→ WHAT THIS TASK INVOLVES
What you return must match the entries word for word, minus the pictures.

::: GIVEN RECORDS :::

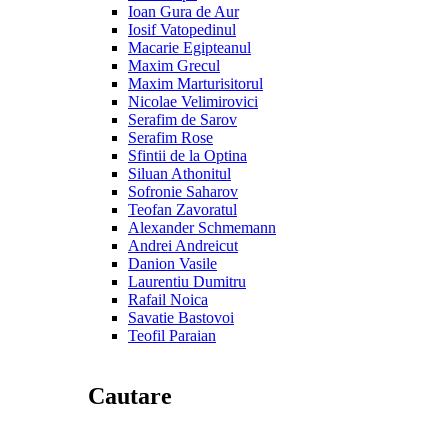
Ioan Gura de Aur
Iosif Vatopedinul
Macarie Egipteanul
Maxim Grecul
Maxim Marturisitorul
Nicolae Velimirovici
Serafim de Sarov
Serafim Rose
Sfintii de la Optina
Siluan Athonitul
Sofronie Saharov
Teofan Zavoratul
Alexander Schmemann
Andrei Andreicut
Danion Vasile
Laurentiu Dumitru
Rafail Noica
Savatie Bastovoi
Teofil Paraian
Cautare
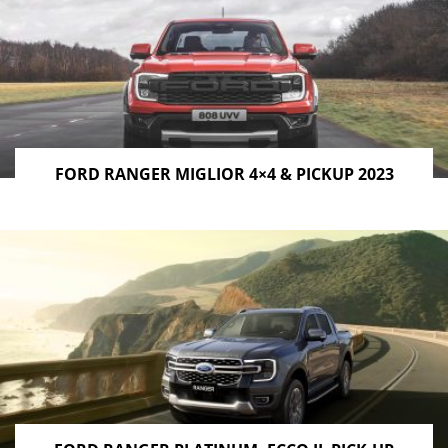
CAPACITÀ DI CARICO
Il vano di carico del Ford Ranger prevede il divisorio
modulare e il sistema di ancoraggio intelligente per
fissare al meglio gli oggetti trasportati. La
capacità di
carico supera i 1.200 kg
e, come anticipato, la capacità
FORD RANGER MIGLIOR 4×4 & PICKUP 2023
di traino raggiunge le
3,5 tonnellate
nella versione
diesel.
FORD RANGER, LE DIMENSIONI
Il
pick-up
americano
Ford Ranger
è sbarcato in Italia,
ma le dimensioni particolarmente abbondanti (5,36
metri di lunghezza, 1,86 di larghezza e 1,82 di altezza)
non ne fanno un veicolo adatto per tutte le strade del
Vecchio Continente: in città e nei piccoli paesi, dove le
vie sono strette, non è proprio a suo agio. Nel mondo,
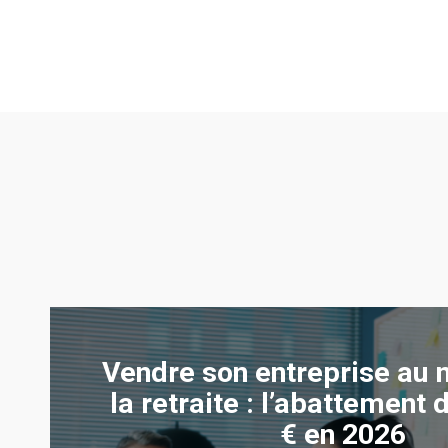
Vendre son entreprise au
la retraite : l’abattement
€ en 2026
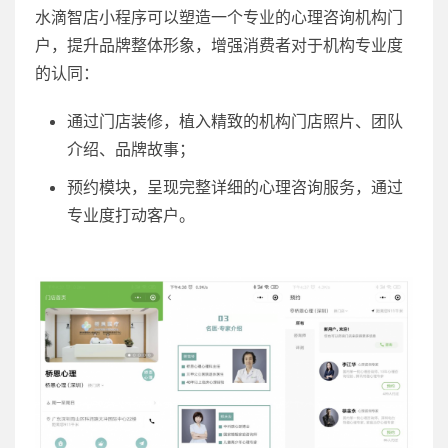
水滴智店小程序可以塑造一个专业的心理咨询机构门
户，提升品牌整体形象，增强消费者对于机构专业度
的认同：
通过门店装修，植入精致的机构门店照片、团队
介绍、品牌故事；
预约模块，呈现完整详细的心理咨询服务，通过
专业度打动客户。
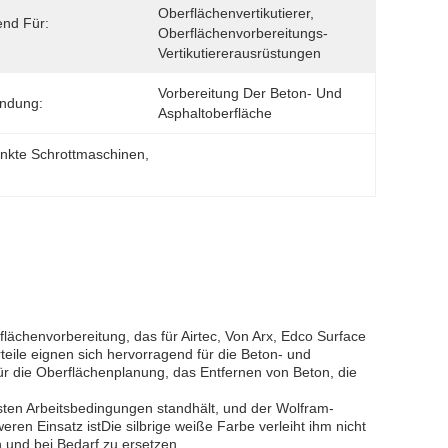
Oberflächenvertikutierer, 
nd Für:
Oberflächenvorbereitungs-
Vertikutiererausrüstungen
Vorbereitung Der Beton- Und 
ndung:
Asphaltoberfläche
zinkte Schrottmaschinen
, 
flächenvorbereitung, das für Airtec, Von Arx, Edco Surface
teile eignen sich hervorragend für die Beton- und
ür die Oberflächenplanung, das Entfernen von Beton, die
esten Arbeitsbedingungen standhält, und der Wolfram-
eren Einsatz istDie silbrige weiße Farbe verleiht ihm nicht
n und bei Bedarf zu ersetzen.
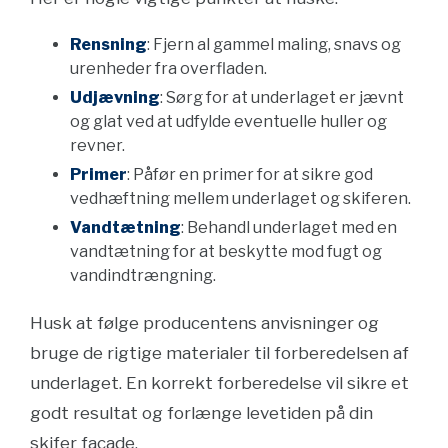
Rensning
: Fjern al gammel maling, snavs og
urenheder fra overfladen.
Udjævning
: Sørg for at underlaget er jævnt
og glat ved at udfylde eventuelle huller og
revner.
Primer
: Påfør en primer for at sikre god
vedhæftning mellem underlaget og skiferen.
Vandtætning
: Behandl underlaget med en
vandtætning for at beskytte mod fugt og
vandindtrængning.
Husk at følge producentens anvisninger og
bruge de rigtige materialer til forberedelsen af
underlaget. En korrekt forberedelse vil sikre et
godt resultat og forlænge levetiden på din
skifer facade.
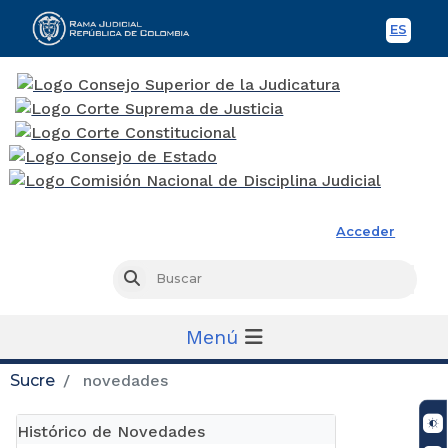
ES
Spani
Rama Judicial
Acceder
Busc
Buscar
Menú
Sucre
novedades
Histórico de Novedades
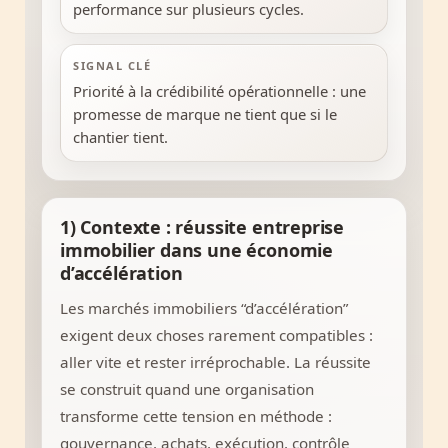
performance sur plusieurs cycles.
SIGNAL CLÉ
Priorité à la crédibilité opérationnelle : une
promesse de marque ne tient que si le
chantier tient.
1) Contexte : réussite entreprise
immobilier dans une économie
d’accélération
Les marchés immobiliers “d’accélération”
exigent deux choses rarement compatibles :
aller vite et rester irréprochable. La réussite
se construit quand une organisation
transforme cette tension en méthode :
gouvernance, achats, exécution, contrôle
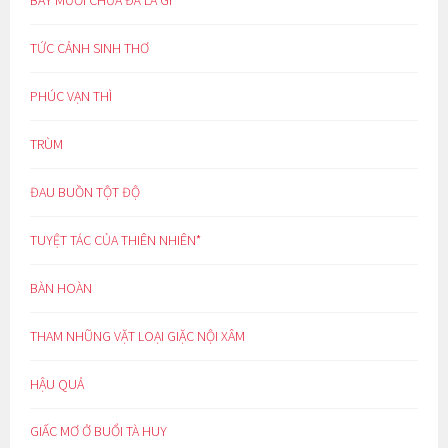
TỨC CẢNH SINH THƠ
PHÚC VẠN THÌ
TRÙM
ĐAU BUỒN TỘT ĐỘ
TUYỆT TÁC CỦA THIÊN NHIÊN*
BÀN HOÀN
THAM NHŨNG VẶT LOẠI GIẶC NỘI XÂM
HẬU QUẢ
GIẤC MƠ Ở BUỔI TÀ HUY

:::

→ RESPONSE TO THE EXERCISE
Ioan Gura de Aur
Iosif Vatopedinul
Macarie Egipteanul
Maxim Grecul
Maxim Marturisitorul
Nicolae Velimirovici
Serafim de Sarov
Serafim Rose
Sfintii de la Optina
Siluan Athonitul
Sofronie Saharov
Teofan Zavoratul
Alexander Schmemann
Andrei Andreicut
Danion Vasile
Laurentiu Dumitru
Rafail Noica
Savatie Bastovoi
Teofil Paraian
Cautare
CAPACITÀ DI CARICO
Il vano di carico del Ford Ranger prevede il divisorio
modulare e il sistema di ancoraggio intelligente per
fissare al meglio gli oggetti trasportati. La
capacità di
carico supera i 1.200 kg
e, come anticipato, la capacità
FORD RANGER MIGLIOR 4×4 & PICKUP 2023
di traino raggiunge le
3,5 tonnellate
nella versione
diesel.
FORD RANGER, LE DIMENSIONI
Il
pick-up
americano
Ford Ranger
è sbarcato in Italia,
ma le dimensioni particolarmente abbondanti (5,36
metri di lunghezza, 1,86 di larghezza e 1,82 di altezza)
non ne fanno un veicolo adatto per tutte le strade del
Vecchio Continente: in città e nei piccoli paesi, dove le
vie sono strette, non è proprio a suo agio. Nel mondo,
Vendre son entreprise au
la retraite : l’abattement
€ en 2026
水滴智店小程序可以塑造一个专业的心理咨询机构门
户，提升品牌整体形象，增强消费者对于机构专业度
的认同：
通过门店装修，植入精致的机构门店照片、团队
介绍、品牌故事；
预约模块，呈现完整详细的心理咨询服务，通过
专业度打动客户。
Oberflächenvertikutierer, 
nd Für:
Oberflächenvorbereitungs-
Vertikutiererausrüstungen
Vorbereitung Der Beton- Und 
ndung:
Asphaltoberfläche
zinkte Schrottmaschinen
, 
flächenvorbereitung, das für Airtec, Von Arx, Edco Surface
teile eignen sich hervorragend für die Beton- und
ür die Oberflächenplanung, das Entfernen von Beton, die
esten Arbeitsbedingungen standhält, und der Wolfram-
eren Einsatz istDie silbrige weiße Farbe verleiht ihm nicht
n und bei Bedarf zu ersetzen.
Rensning
: Fjern al gammel maling, snavs og
urenheder fra overfladen.
Udjævning
: Sørg for at underlaget er jævnt
og glat ved at udfylde eventuelle huller og
revner.
Primer
: Påfør en primer for at sikre god
vedhæftning mellem underlaget og skiferen.
Vandtætning
: Behandl underlaget med en
vandtætning for at beskytte mod fugt og
vandindtrængning.
Husk at følge producentens anvisninger og
bruge de rigtige materialer til forberedelsen af
underlaget. En korrekt forberedelse vil sikre et
godt resultat og forlænge levetiden på din
skifer facade.
ES
Spani
Rama Judicial
Acceder
Busc
Buscar
Menú
Sucre
novedades
Histórico de Novedades
performance sur plusieurs cycles.
SIGNAL CLÉ
Priorité à la crédibilité opérationnelle : une
promesse de marque ne tient que si le
chantier tient.
1) Contexte : réussite entreprise
immobilier dans une économie
d’accélération
Les marchés immobiliers “d’accélération”
exigent deux choses rarement compatibles :
aller vite et rester irréprochable. La réussite
se construit quand une organisation
transforme cette tension en méthode :
gouvernance, achats, exécution, contrôle
TỨC CẢNH SINH THƠ
PHÚC VẠN THÌ
TRÙM
ĐAU BUỒN TỘT ĐỘ
TUYỆT TÁC CỦA THIÊN NHIÊN*
BÀN HOÀN
THAM NHŨNG VẶT LOẠI GIẶC NỘI XÂM
HẬU QUẢ
GIẤC MƠ Ở BUỔI TÀ HUY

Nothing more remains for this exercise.